My theory is that all this is the fault of the cookie law. Before that, the design philosophy was that you could not break the flow of a visitor by pop-ups etc., because they would go somewhere else before even looking at your content.
When all the big websites suddenly implemented increasingly annoying cooking consent dialogs, the flow was already broken everywhere. And so now the floodgates had opened for all kinds “subscribe to our newsletter”, “get a welcome 10% rebate” etc., because users no longer has the expectation of an unbroken flow.
And, my god was that law stupid. What we needed was carefully balanced non-negotiable limits on what websites were allowed to do in terms of tracking users; what we got was every website implementing a site-dependent UI for functionality already present in every web browser (“turn off cookies”). The rules got different when GDPR arrived later, both for the better and for the worse. But the flow-breaking pop-ups we will probably never get rid of now that the public has learned to live with them.
End of rant.
This is why people like quotes, not just links. I friggin hate the ads
The other thing that sites do now that earns an instant DNS block on my pihole, is capturing the back action that prevents leaving the site to show a pop-up that says “wait, before you go, check out these other articles” or something along those lines. HELL… NO!

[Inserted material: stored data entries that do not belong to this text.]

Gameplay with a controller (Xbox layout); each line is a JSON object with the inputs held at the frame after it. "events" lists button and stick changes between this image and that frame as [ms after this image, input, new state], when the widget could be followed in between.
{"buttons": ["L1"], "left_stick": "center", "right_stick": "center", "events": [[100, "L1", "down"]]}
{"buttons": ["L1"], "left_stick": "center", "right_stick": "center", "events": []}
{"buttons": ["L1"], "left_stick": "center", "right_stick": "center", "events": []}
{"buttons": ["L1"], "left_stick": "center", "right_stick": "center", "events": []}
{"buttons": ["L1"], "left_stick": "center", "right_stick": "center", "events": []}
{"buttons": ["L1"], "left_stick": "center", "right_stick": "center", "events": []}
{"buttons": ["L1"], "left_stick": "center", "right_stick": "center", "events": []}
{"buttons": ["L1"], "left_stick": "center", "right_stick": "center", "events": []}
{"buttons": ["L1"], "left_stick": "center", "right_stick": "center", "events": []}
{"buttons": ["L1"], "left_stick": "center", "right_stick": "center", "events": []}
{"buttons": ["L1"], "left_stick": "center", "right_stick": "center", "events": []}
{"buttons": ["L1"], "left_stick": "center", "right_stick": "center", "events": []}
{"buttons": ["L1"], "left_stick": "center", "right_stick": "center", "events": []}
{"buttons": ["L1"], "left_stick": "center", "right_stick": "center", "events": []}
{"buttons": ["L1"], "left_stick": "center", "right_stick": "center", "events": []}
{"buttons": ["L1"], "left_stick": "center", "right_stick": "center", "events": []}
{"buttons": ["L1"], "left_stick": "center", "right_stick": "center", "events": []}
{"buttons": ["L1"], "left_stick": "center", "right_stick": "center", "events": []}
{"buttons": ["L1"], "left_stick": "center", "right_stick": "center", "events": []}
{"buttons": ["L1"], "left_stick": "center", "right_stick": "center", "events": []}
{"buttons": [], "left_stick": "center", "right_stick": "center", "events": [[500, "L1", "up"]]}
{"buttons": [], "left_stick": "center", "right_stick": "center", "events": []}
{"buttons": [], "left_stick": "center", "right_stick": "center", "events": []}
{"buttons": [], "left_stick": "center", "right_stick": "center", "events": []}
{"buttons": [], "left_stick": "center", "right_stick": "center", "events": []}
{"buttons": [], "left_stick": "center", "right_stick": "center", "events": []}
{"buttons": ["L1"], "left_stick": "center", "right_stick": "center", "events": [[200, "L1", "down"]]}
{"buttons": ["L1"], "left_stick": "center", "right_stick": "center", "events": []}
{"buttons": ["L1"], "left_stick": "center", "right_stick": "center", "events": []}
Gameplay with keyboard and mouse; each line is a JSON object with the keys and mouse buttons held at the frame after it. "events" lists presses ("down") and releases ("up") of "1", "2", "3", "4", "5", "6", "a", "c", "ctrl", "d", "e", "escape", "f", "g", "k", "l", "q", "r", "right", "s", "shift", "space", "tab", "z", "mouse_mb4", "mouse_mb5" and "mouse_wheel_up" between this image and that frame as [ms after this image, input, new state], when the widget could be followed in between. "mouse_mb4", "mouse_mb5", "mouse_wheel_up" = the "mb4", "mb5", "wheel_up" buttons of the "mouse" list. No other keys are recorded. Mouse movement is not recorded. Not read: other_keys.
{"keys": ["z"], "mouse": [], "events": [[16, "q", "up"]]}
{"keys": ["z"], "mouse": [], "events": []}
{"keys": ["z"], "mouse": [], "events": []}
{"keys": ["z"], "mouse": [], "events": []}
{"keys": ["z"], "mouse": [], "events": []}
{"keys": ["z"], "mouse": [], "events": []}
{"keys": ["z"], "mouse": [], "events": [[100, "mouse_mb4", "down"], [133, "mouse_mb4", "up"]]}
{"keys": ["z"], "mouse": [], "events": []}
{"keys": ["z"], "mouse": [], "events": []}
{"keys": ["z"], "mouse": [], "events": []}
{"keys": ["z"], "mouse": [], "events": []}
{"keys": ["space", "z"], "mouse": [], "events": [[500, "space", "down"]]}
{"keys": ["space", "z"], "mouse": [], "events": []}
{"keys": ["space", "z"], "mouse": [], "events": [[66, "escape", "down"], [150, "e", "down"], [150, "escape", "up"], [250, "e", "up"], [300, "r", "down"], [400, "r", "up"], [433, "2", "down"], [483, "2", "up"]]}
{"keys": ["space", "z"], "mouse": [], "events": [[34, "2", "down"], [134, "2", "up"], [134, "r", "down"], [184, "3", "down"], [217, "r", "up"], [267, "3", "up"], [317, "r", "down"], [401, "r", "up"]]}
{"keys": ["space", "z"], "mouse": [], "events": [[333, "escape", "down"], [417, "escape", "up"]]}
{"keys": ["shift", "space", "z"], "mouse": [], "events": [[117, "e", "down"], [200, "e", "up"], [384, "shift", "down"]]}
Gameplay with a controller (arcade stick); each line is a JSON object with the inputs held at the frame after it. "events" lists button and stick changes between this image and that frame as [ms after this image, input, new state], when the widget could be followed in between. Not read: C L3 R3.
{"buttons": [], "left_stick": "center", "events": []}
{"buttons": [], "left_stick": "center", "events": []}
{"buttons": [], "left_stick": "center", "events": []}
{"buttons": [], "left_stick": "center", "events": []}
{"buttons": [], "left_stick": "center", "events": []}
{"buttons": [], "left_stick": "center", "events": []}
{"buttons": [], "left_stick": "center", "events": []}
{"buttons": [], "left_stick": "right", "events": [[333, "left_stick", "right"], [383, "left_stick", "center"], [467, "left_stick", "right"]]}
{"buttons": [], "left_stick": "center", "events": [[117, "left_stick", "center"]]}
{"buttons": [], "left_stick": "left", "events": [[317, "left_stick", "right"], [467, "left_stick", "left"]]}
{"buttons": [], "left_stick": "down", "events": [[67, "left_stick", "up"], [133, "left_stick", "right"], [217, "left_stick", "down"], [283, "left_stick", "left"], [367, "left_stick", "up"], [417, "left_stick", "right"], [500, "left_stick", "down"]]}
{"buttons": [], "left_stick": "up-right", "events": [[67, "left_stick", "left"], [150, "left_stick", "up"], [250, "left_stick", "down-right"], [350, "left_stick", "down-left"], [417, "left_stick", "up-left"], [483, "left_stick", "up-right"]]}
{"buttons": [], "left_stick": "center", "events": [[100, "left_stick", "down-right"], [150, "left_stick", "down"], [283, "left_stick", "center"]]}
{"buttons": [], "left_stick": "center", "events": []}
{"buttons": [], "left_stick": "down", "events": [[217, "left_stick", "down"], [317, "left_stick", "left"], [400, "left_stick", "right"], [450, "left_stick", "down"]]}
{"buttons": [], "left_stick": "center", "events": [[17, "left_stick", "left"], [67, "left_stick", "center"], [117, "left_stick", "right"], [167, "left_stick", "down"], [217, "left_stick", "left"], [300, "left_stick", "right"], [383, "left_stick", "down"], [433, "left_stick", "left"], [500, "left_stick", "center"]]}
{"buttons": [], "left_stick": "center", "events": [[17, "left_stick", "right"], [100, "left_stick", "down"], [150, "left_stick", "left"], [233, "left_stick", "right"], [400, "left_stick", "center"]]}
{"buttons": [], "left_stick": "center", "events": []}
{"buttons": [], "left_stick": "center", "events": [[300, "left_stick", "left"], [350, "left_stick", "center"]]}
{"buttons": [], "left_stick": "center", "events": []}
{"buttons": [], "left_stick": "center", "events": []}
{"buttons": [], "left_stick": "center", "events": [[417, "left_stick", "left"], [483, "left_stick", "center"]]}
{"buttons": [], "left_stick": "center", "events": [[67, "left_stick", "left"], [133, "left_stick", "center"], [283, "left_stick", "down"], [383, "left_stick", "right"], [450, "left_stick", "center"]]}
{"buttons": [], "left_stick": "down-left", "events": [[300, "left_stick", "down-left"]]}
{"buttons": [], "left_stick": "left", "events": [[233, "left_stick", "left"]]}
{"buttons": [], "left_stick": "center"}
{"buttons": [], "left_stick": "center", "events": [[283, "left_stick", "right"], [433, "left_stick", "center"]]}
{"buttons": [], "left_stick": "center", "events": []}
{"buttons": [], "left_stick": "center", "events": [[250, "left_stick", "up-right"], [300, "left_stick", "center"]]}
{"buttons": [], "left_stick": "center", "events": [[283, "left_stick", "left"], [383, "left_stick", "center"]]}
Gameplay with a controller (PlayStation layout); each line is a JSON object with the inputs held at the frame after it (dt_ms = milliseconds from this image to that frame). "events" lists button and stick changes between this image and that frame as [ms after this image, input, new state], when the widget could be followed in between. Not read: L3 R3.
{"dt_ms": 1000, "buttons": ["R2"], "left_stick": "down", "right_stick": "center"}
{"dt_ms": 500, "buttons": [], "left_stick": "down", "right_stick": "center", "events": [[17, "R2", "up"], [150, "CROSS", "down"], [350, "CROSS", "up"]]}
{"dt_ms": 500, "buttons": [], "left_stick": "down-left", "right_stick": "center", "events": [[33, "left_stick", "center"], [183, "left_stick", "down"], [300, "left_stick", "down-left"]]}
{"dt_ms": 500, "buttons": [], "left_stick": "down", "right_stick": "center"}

I would like to find the dev who came up with this and shit on his lawn after eating two weeks of burritos.
Made the switch during Christmas to Cachyos. I am extremely glad I did, and so relieved to finally be free of Microsofts clammy grasp.
I already stopped playing online competitive games long ago, so the anti-cheat thing isn’t really a problem for me. All the games I want to play works fine, even better in fact than they did on Windows.
The competitive game anti-cheat issue is kinda overblown nowadays. A lot of popular competitive FPS games run perfectly fine, anti-cheat and all, on Linux with wine/proton. And the ones that don’t either have incredibly invasive anti-cheat that you wouldn’t want running on your computer anyways, or have server-side “protections” that properly boot Linux players out of the game for some arbitrary reason.